На сей раз, в возвратном направлении, Дмитрий Алексеевич ехал налегке и не ждал осложнений. Почувствовав себя вольным человеком, он даже добавил в дорожный сюжет некую изюминку (или — перчик?), взяв билеты с пересадкой в Берлине, причём решил по дороге в одну сторону, в Россию, познакомиться лишь с бывшим советским сектором, а на закуску, возвращаясь, — с западной частью, и с первой половиной ему не повезло, оттого что были морось, и мгла, и безлюдье на знаменитой Унтер-ден-Линден. Дойдя до Бранденбургских ворот, он увидел с ними рядом стройку, а по ту сторону арок — неаппетитный в такую погоду чёрный массив парка.

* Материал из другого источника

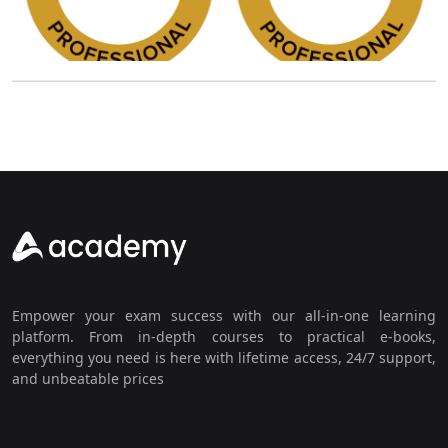
Empower your exam success with our all-in-one learning
platform. From in-depth courses to practical e-books,
everything you need is here with lifetime access, 24/7 support,
and unbeatable prices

Решительно нужно было не заглядываться на аллеи, а забиться под какую-нибудь крышу, хотя бы — вокзала.
Вернувшись к своей исходной точке и собираясь дойти до другого конца улицы, Свешников разглядел впереди, в сырой перспективе, какие-то потешные огни, заподозрил там ненужные ему сейчас луна-парк или ярмарку — и свернул к станции городской электрички, так и не дойдя всего пары кварталов до искомого кусочка имперского Берлина.
Ненастный город произвёл на него удручающее впечатление, отчего потом и Москва предстала не в лучшем свете, и Дмитрий Алексеевич испугался мысли о том, что мог не покидать её навсегда, а — остаться и умереть в ней; он смотрел на знакомые места немного не теми глазами, что раньше, и на его новый взгляд всё бывшее когда-то начищенным и сверкающим, осталось сверкать и сейчас, не привлекая внимания старожила, а то, что было убого и серо, осталось серым и лезло в глаза. И в уши лезло — всё подряд, и было странно обнаружить рядом с собой уйму незнакомых людей, говорящих наперебой по-русски. Было странно и неловко ощутить рядом множество посторонних, способных понять — его, буде заговорит; ещё день назад он мог что угодно сказать на улице или подумать вслух — и знать, что вряд ли кто-нибудь подслушает и поймёт, но сейчас любое вырвавшееся у него слово стало бы доступно любому прохожему («и может быть использовано против меня», — припомнил он).